Comment 14 for bug 1924298

Revision history for this message
Christopher Gual (cgual) wrote :

We have been hitting this bug quite often while running Tomcat 8.5 on Amazon AWS Linux 2 with a kernel of 4.14.268-205.500.amzn2.x86_64

I wanted to see if the bug could be reproduced using an updated kernel so I attempted to repro it using the server code and methodology provided by Mark Thomas on Ubuntu Server 21.10 (running on a Raspberry Pi 4 with 4GB RAM) and was NOT able to repro the bug (kernel 5.13.0-1008-raspi). I then installed Ubuntu Server 20.04 LTS on the same machine and WAS able to repro the bug (kernel 5.4.0-1052-raspi). The bug was fairly easy to repro and did not take multiple times to repro.

Since then I have been able to repro the bug using the server code on AWS Linux 2 with the 4.14.268-205.500.amzn2.x86_64 kernel, but not on AWS Linux 2 with a 5.10.109-104.500.amzn2.x86_64 kernel.

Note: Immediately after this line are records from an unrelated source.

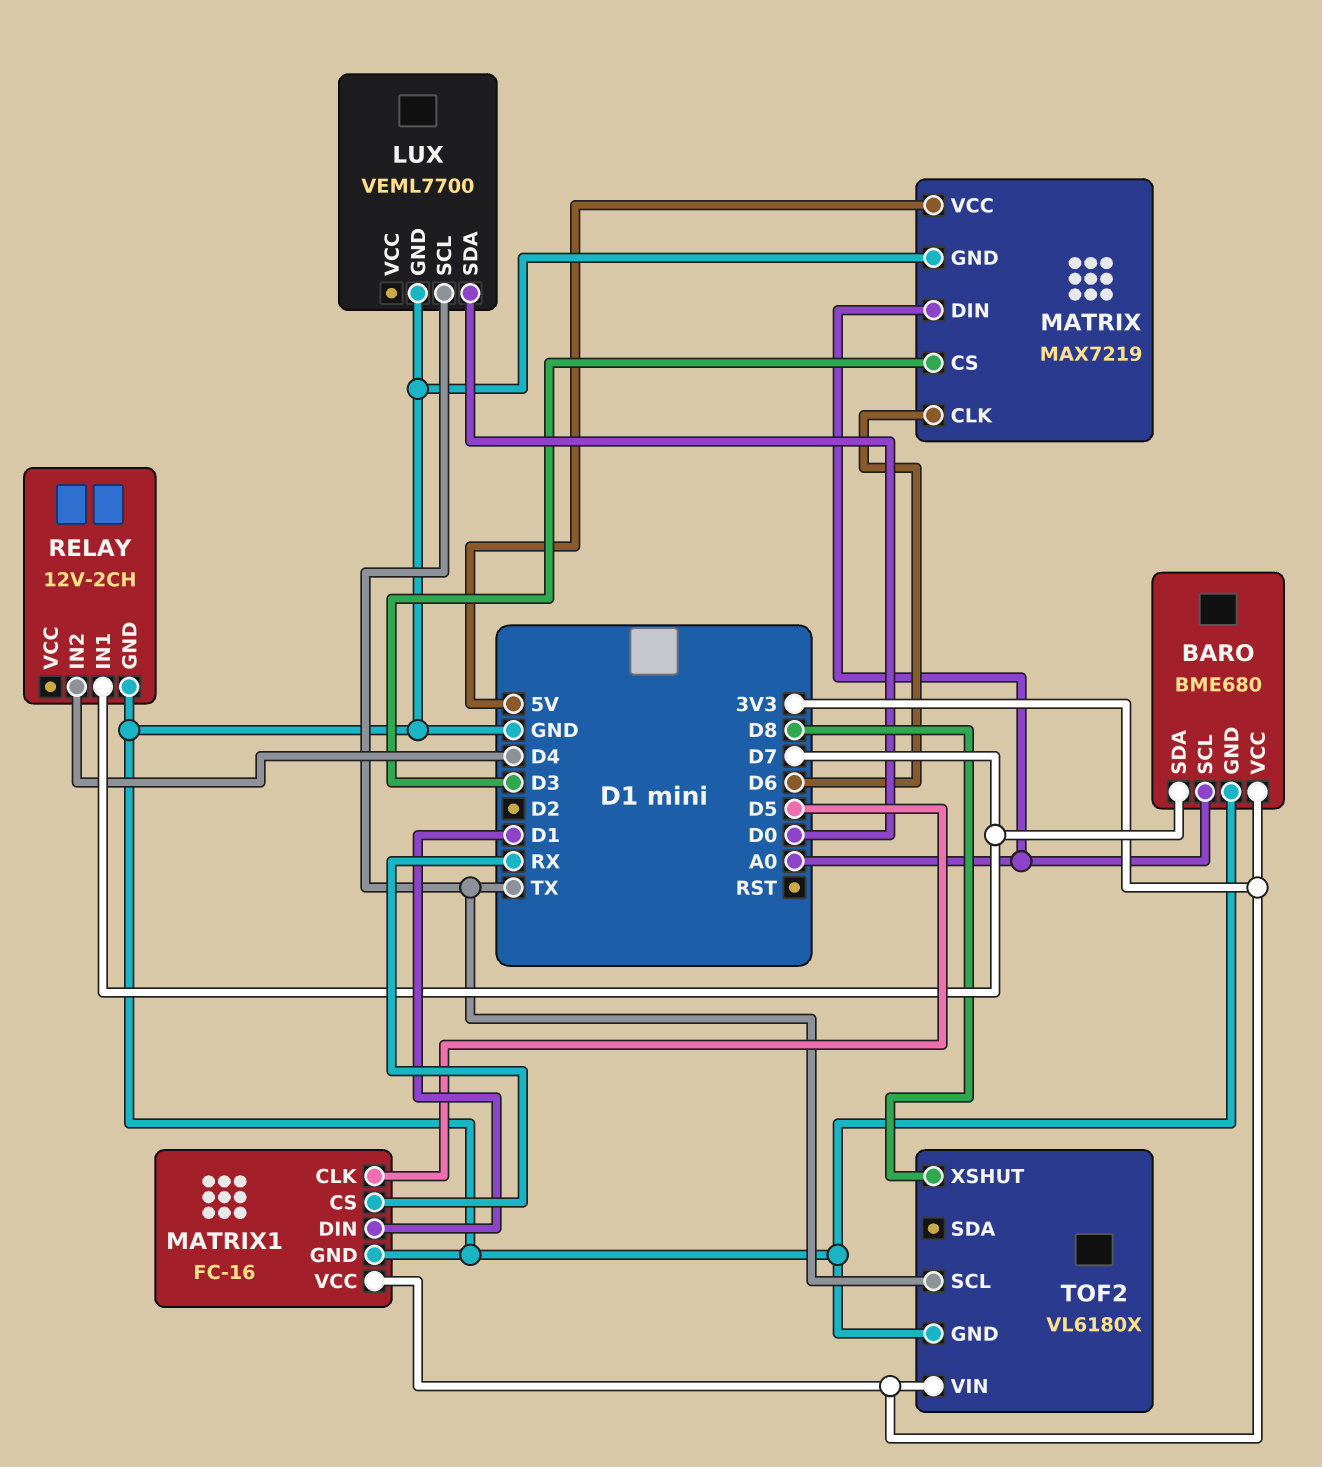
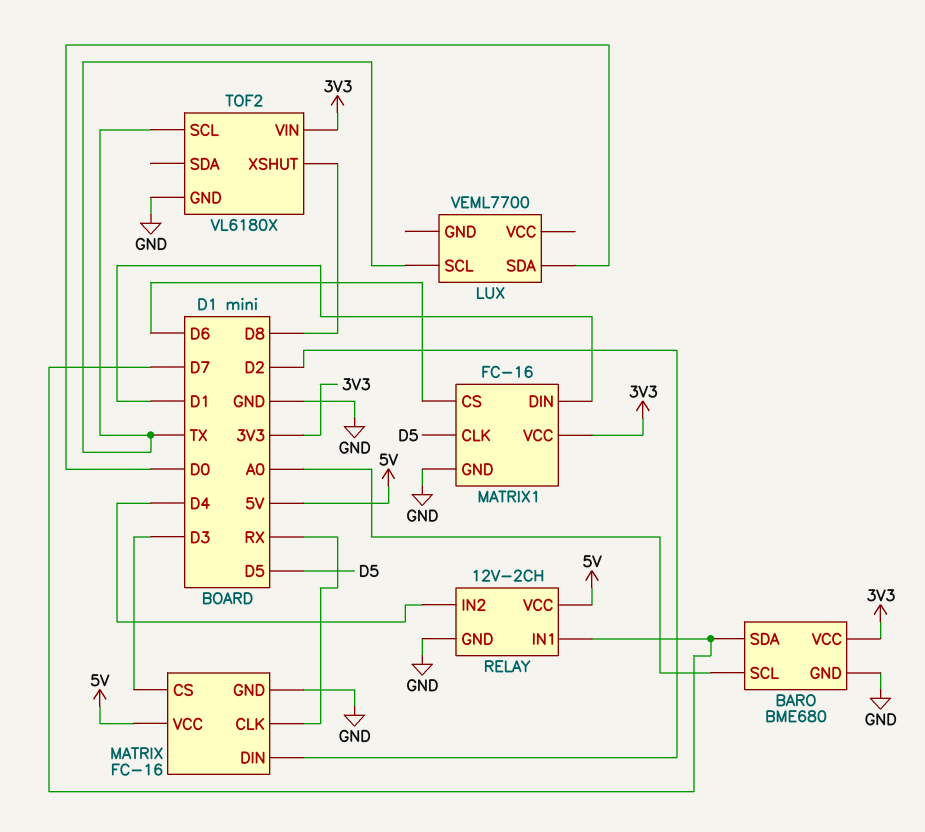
LUX pin GND: GND -> none
MATRIX: MAX7219 -> FC-16
MATRIX pin CLK: D6 -> RX
MATRIX pin DIN: A0 -> D2
MATRIX1 pin CS: RX -> D6
RELAY pin VCC: none -> 5V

I think there is a slight problem with the server code used in the repro, as it is calling `pthread_create` with no thread attributes, which will create joinable threads instead of detached threads. The documentation for `pthread_create` says that "Only when a terminated joinable thread has been joined are the last of its resources released back to the system." Because the server code never joins the threads I think this is preventing the OS from releasing the thread resources. This results in the server eventually running out of memory and the server program returning a "pthread_create: Cannot allocate memory" as mentioned by Brooke Hedrick in their comment. I was also not able to repro the bug on WSL (kernel 4.4.0-19041-Microsoft), but perhaps their underlying network drivers are different?

I also was running into this issue when running the server code. I made a slight modification to the server code to set the pthread attribute to create the new threads in a detached state. This seemed to solve the memory issue and I was able to repro the bug with this server. I've attached the code.

Additionally, I found it useful to use `prlimit` to update the maximum number of open files for the server process, once it was running. This made the server less likely to run into an EMFILE error when calling `accept`.